Analyzing whether adding essential oils to sheep diet has effects on milk and cheese
José Pichel Andrés/ DICYT Isabel Revilla Martín, professor at the Escuela Politécnica Superior de Zamora (Spain), was awarded by the Fundación Científica Caja Rural in November 2012 for a research project that aims to analyze whether adding thyme and clove essential oils to sheep diet has any effect on the quality of milk and cheese. The researcher, from the Department of Food Technology at the Universidad de Salamanca, is trying to prove dietary compounds actually affect end products.
To conduct this study, thyme and clove essential oils were specifically chosen. “They are called oils because they look oily, but they are actually a mixture of substances that lend aroma to plants like thyme, cloves and rosemary, used as aromatic and preservative elements in traditional cooking,” Isabel Revilla explains to DiCYT.

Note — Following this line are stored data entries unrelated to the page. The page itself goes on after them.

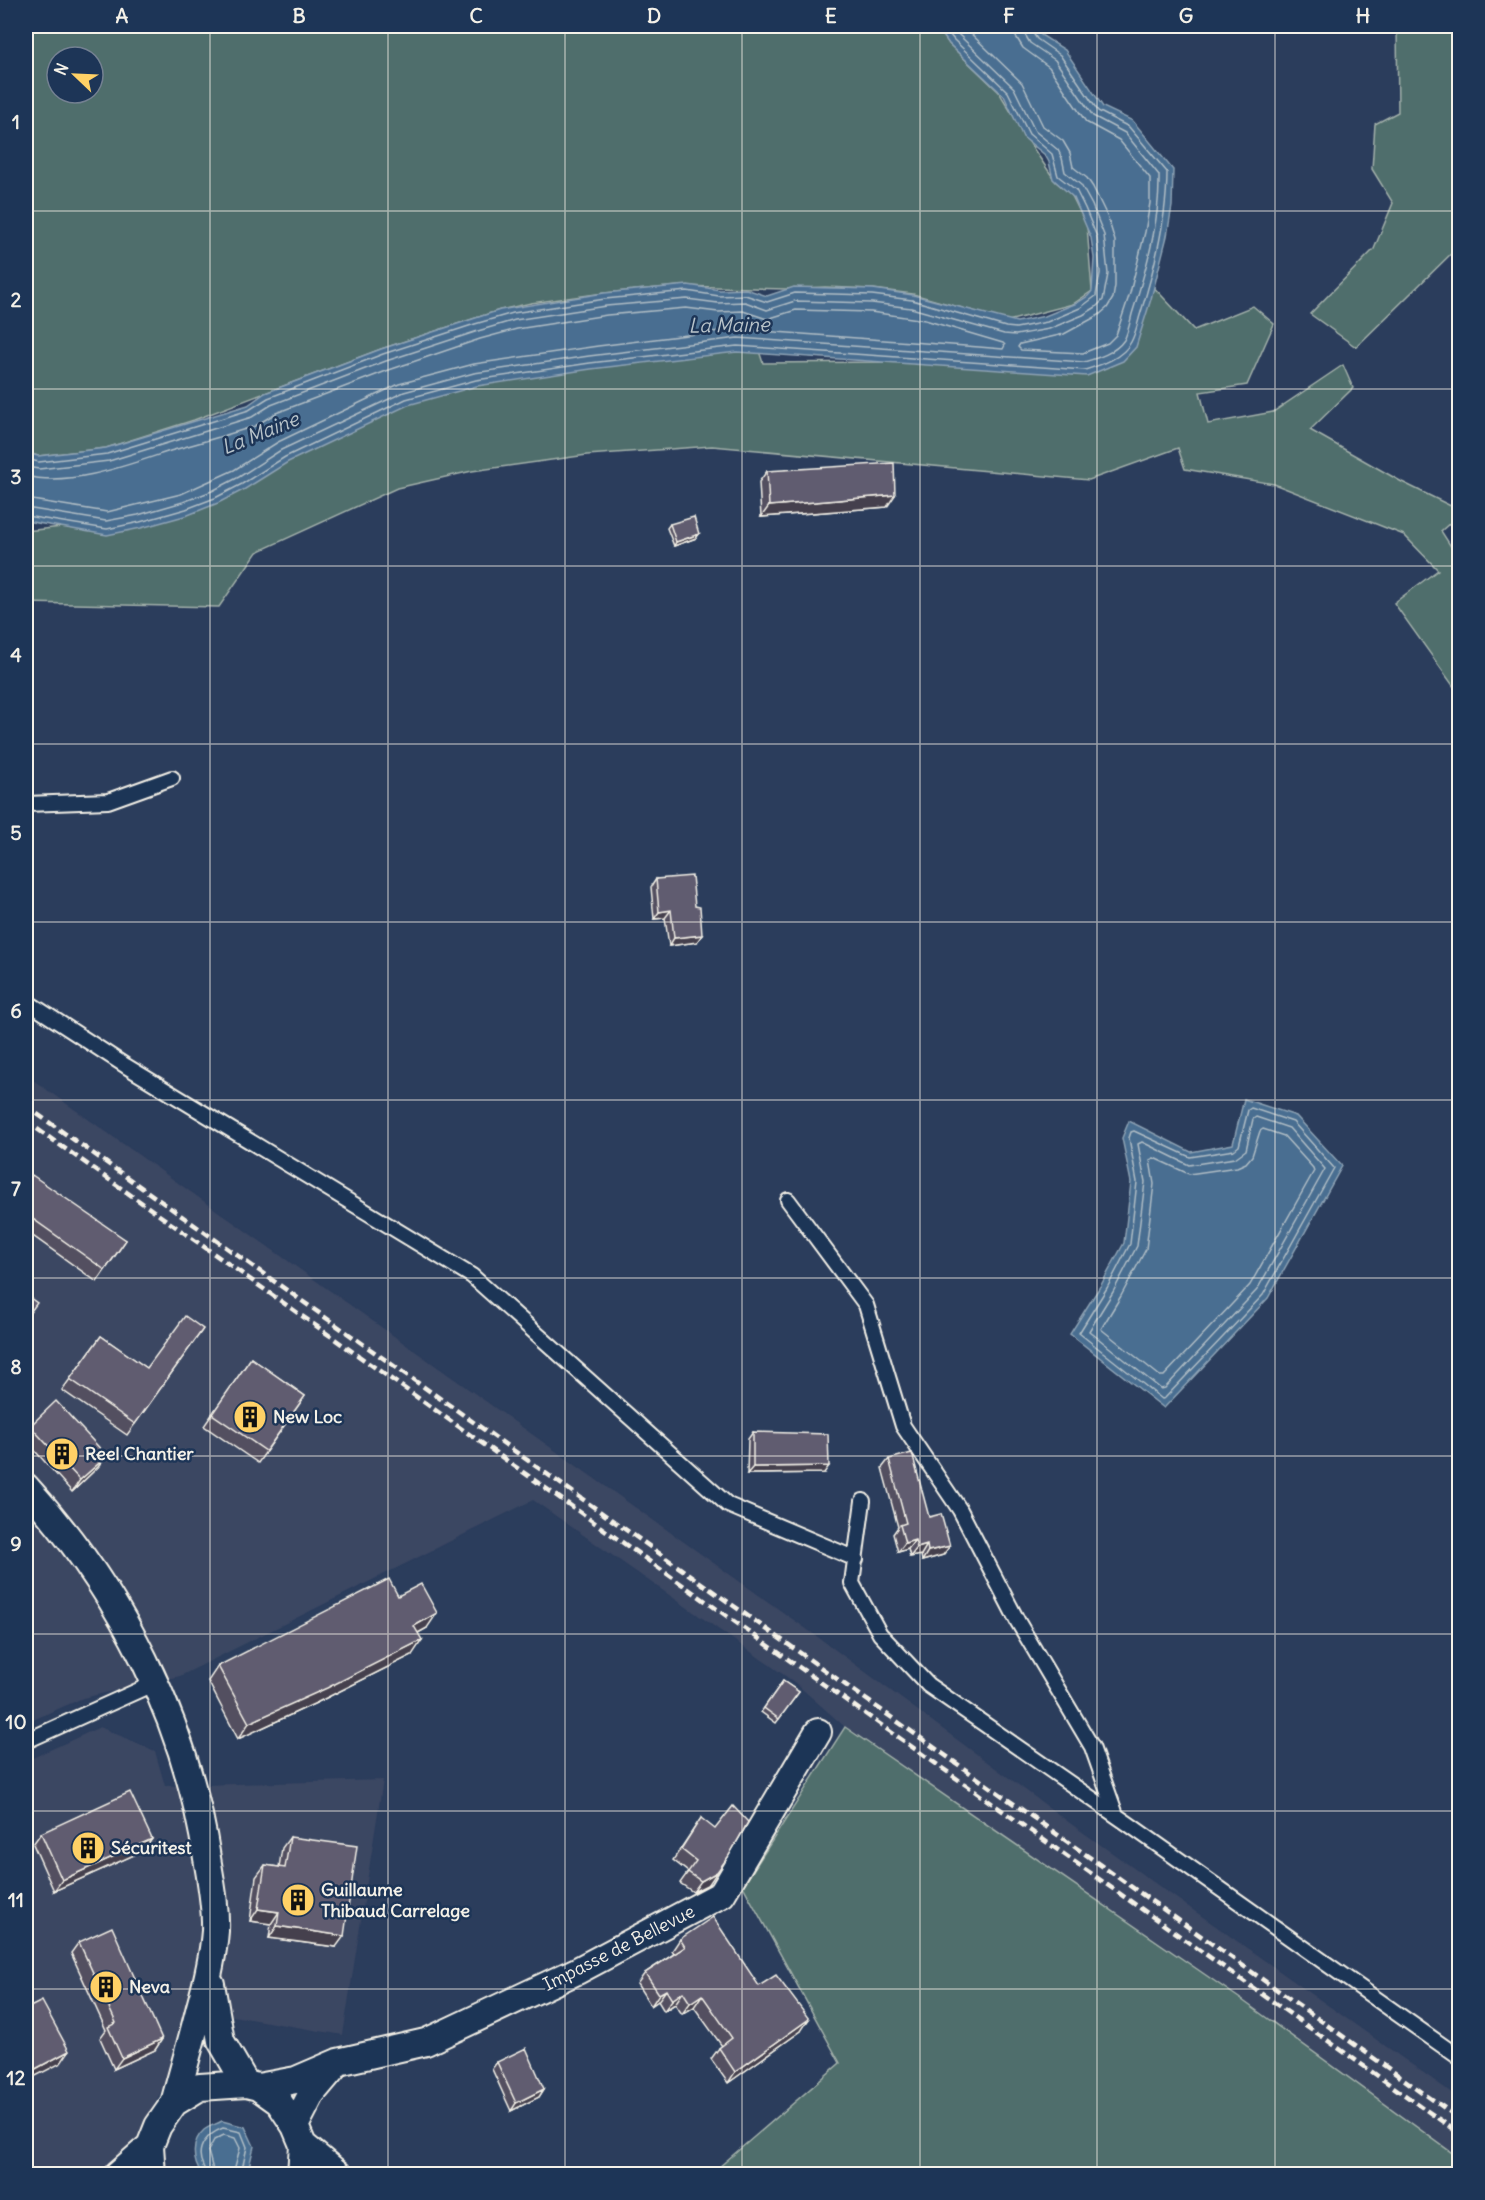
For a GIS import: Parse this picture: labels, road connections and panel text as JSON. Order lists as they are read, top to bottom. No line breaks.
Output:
{"streets":{"street":["Impasse de Bellevue"]},"water":["La Maine"],"places":{"building":["New Loc","Reel Chantier","Sécuritest","Guillaume Thibaud Carrelage","Neva"]},"north":"top left","grid":{"columns":["A","B","C","D","E","F","G","H"],"rows":["1","2","3","4","5","6","7","8","9","10","11","12"]}}
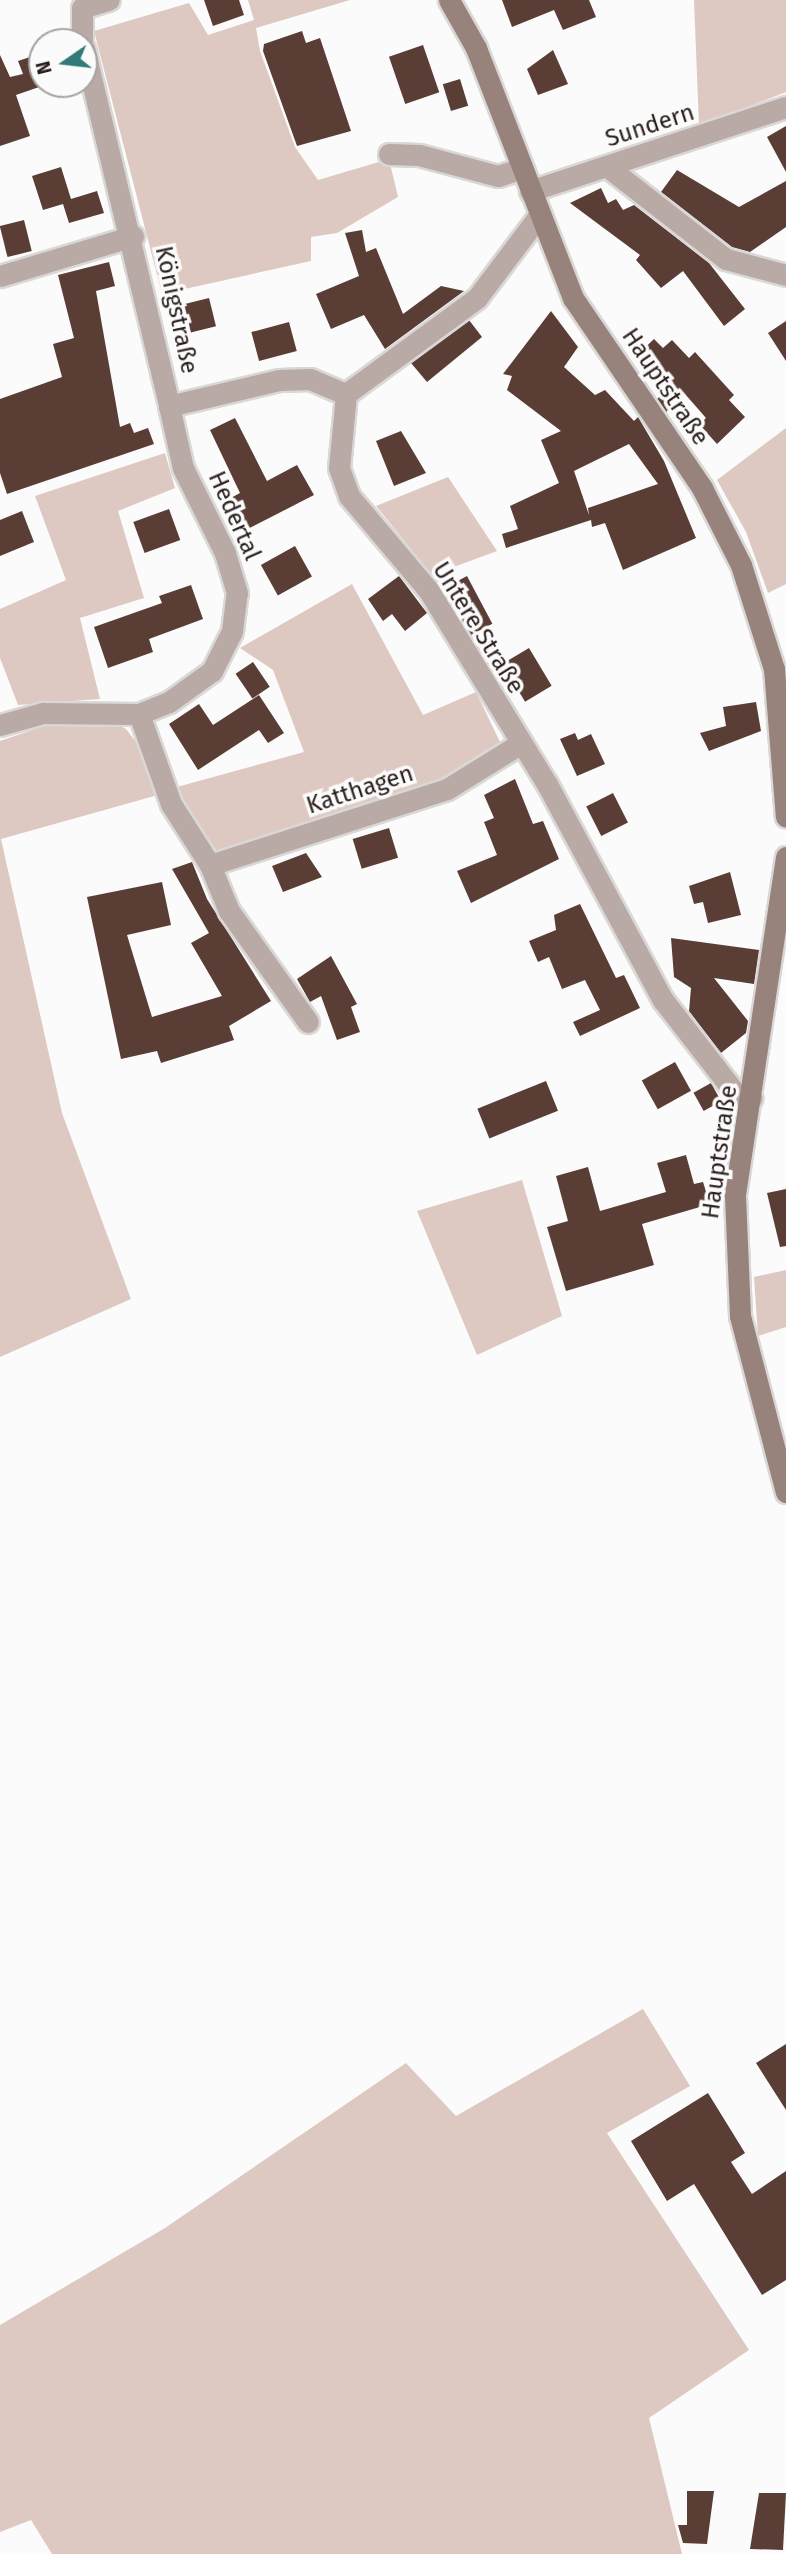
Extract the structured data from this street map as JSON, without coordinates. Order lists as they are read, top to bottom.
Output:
{
  "streets": {
    "main road": ["Hauptstraße"],
    "street": [
      "Sundern",
      "Königstraße",
      "Hedertal",
      "Untere Straße",
      "Katthagen"
    ]
  },
  "crossings": [
    ["Sundern", "Hauptstraße"],
    ["Königstraße", "Hedertal"],
    ["Königstraße", "Untere Straße"],
    ["Hauptstraße", "Untere Straße"],
    ["Untere Straße", "Katthagen"]
  ],
  "north": "left"
}
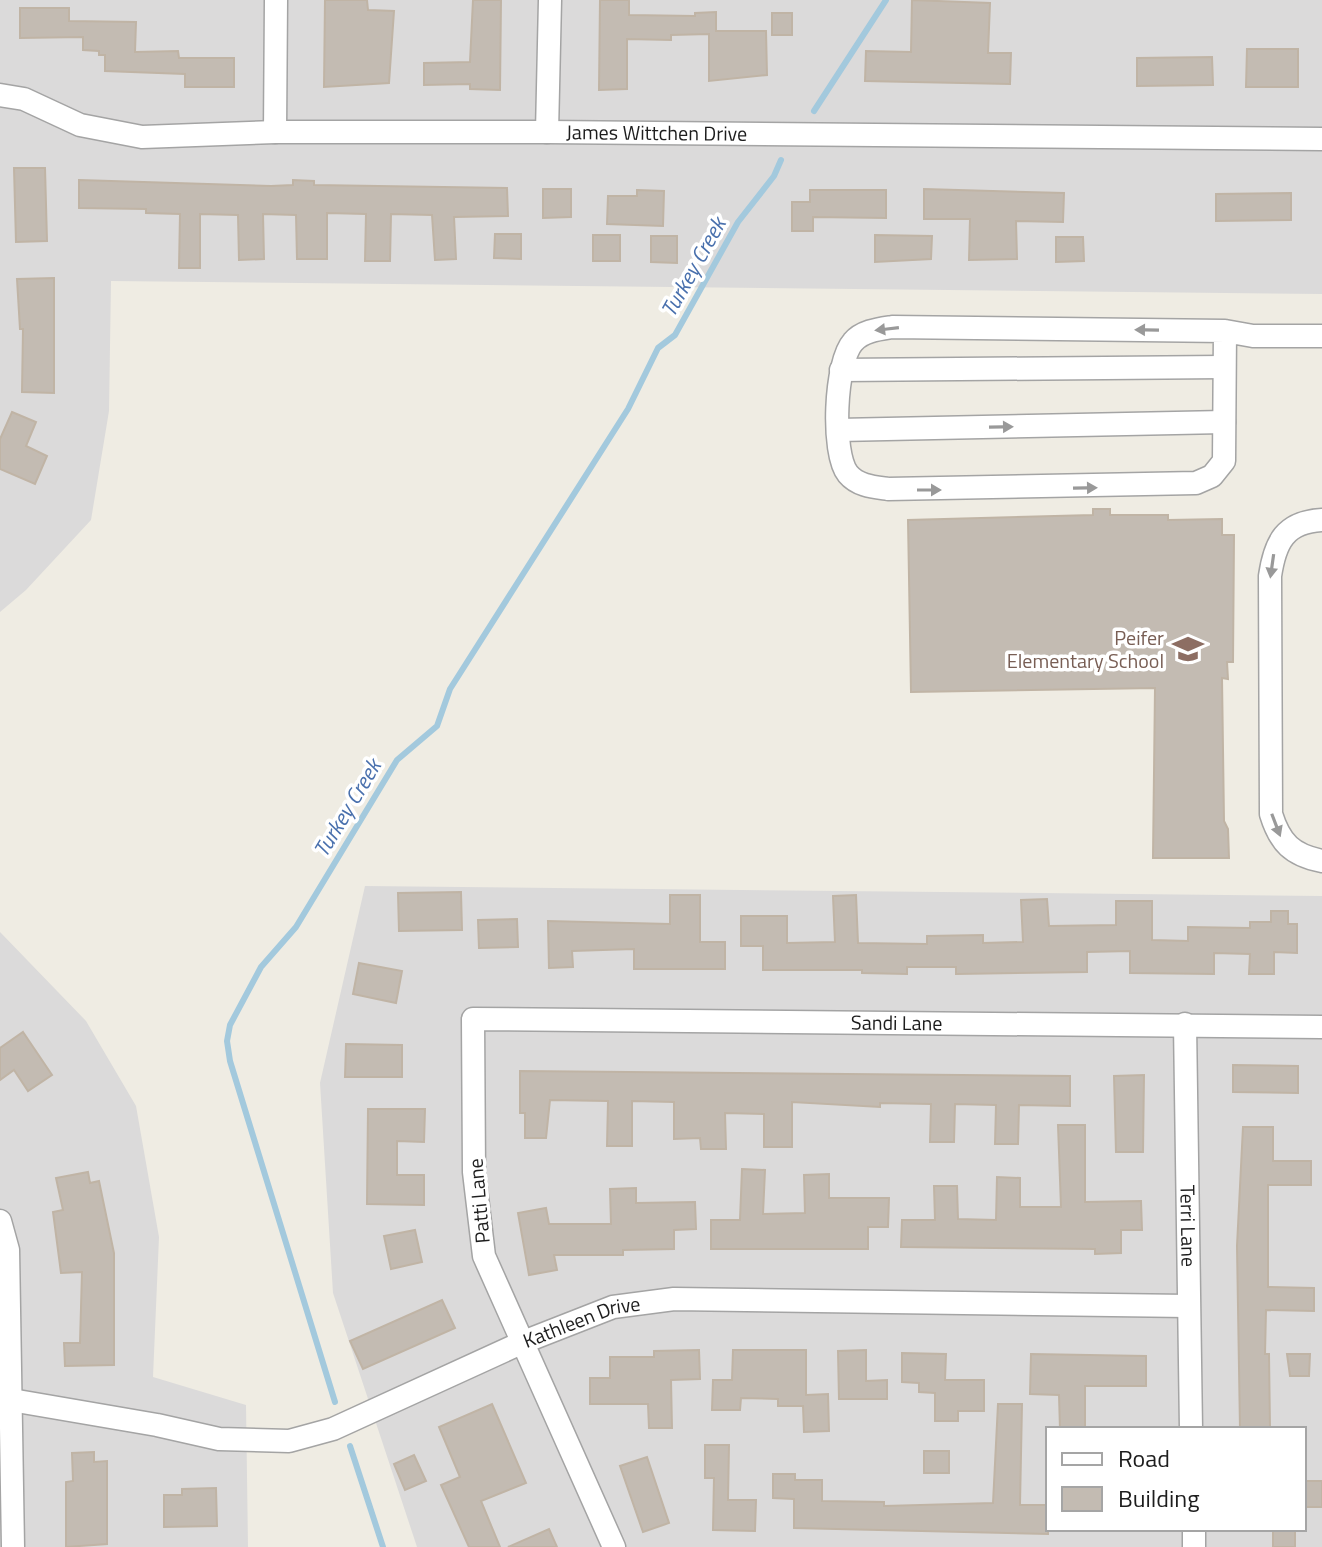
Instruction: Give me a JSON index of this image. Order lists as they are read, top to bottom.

These compounds synthesized by plants are diverse in nature, but from the scientific point of view, the most important is that they are antimicrobial and antioxidant elements. “Previous studies have proved that, when given to ruminants, digestive activity is changed,” the researcher states. In ruminants, microbial flora plays an important role in digestion, since it helps to better assimilate plant food eaten by animals. Microorganisms “break vegetable raw materials” into smaller molecules so bowels can assimilate them better. According to findings, essential oils may contribute by improving effectiveness of microbial flora and, ultimately, making digestion easier.
Nevertheless, there are not enough studies to prove whether this affects milk’s quality. Only a few studies have been conducted with cows and suggest that changes are minimal, but “more proteins and fat and a better lipid profile” were found overall. All in all, milk’s quality would be slightly better. This new study is aimed to analyze what happens in sheep.
In order to do so, 40-50 sheep from a livestock facility in Fariza (Spain) are to be selected. Animals are going to be separated into two groups immediately after birth: the first group is going to be given regular diet and the other is going to be given a diet with thyme and clove oils. Every five days, both groups will be milked and differences are going to be analyzed in the laboratory.
Most sheep’s milk goes to cheese manufacture, so researchers wanted to know if differences are perceptible in the end product. To do so, this project aims to elaborate small cheeses to analyze volatile organic compounds, that is, aromas.
Isabel Revilla appreciates the Fundación Científica Caja Rural’s contribution, because thanks to the financial support granted with the award, she is going to be able to perform some part of the study. Even if most of the analysis is carried out at the Campus Viriato (Zamora, Spain), the analysis of volatile compounds is expensive and must be done somewhere else.
In general terms, the entire project tackles “a very interesting area that has not been studied in depth”, as the researcher explains. Consumers increasingly demand better quality in products they consume and a way to achieve it is changing animals’ diet. In this regard, farmers are backed by science in order to set the most effective actions.